**Text shown**
Schedule III to Credit Agreement
EXHIBIT A
[Form of Assignment and Assumption]
ASSIGNMENT AND ASSUMPTION
This Assignment and Assumption (the “Assignment and Assumption”) is dated as of the Effective Date set forth below and is entered into by and between [Insert name of Assignor] (the “Assignor”) and [Insert name of Assignee] (the “Assignee”). Capitalized terms used but not defined herein shall have the meanings given to them in the Credit Agreement identified below (as amended, the “Credit Agreement”), receipt of a copy of which is hereby acknowledged by the Assignee. The Standard Terms and Conditions set forth in Annex 1 attached hereto are hereby agreed to and incorporated herein by reference and made a part of this Assignment and Assumption as if set forth herein in full.

**Exercise data**
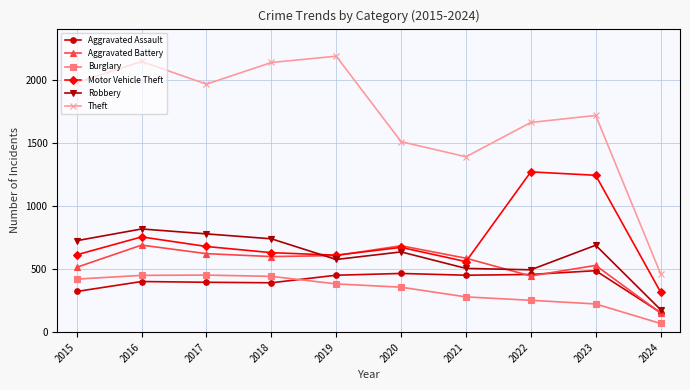

True or false: Burglary and Robbery cross at least once.

False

**Exercise description**
In the assignment form, what makes the Standard Terms and Conditions in Annex 1 part of the agreement even though they are not written out in its body? Answer in one to three sentences.

**Written answer**
The form states that the parties agree to the Standard Terms and Conditions in Annex 1 and incorporate them by reference. They are therefore made part of the Assignment and Assumption as if they were set forth in it in full.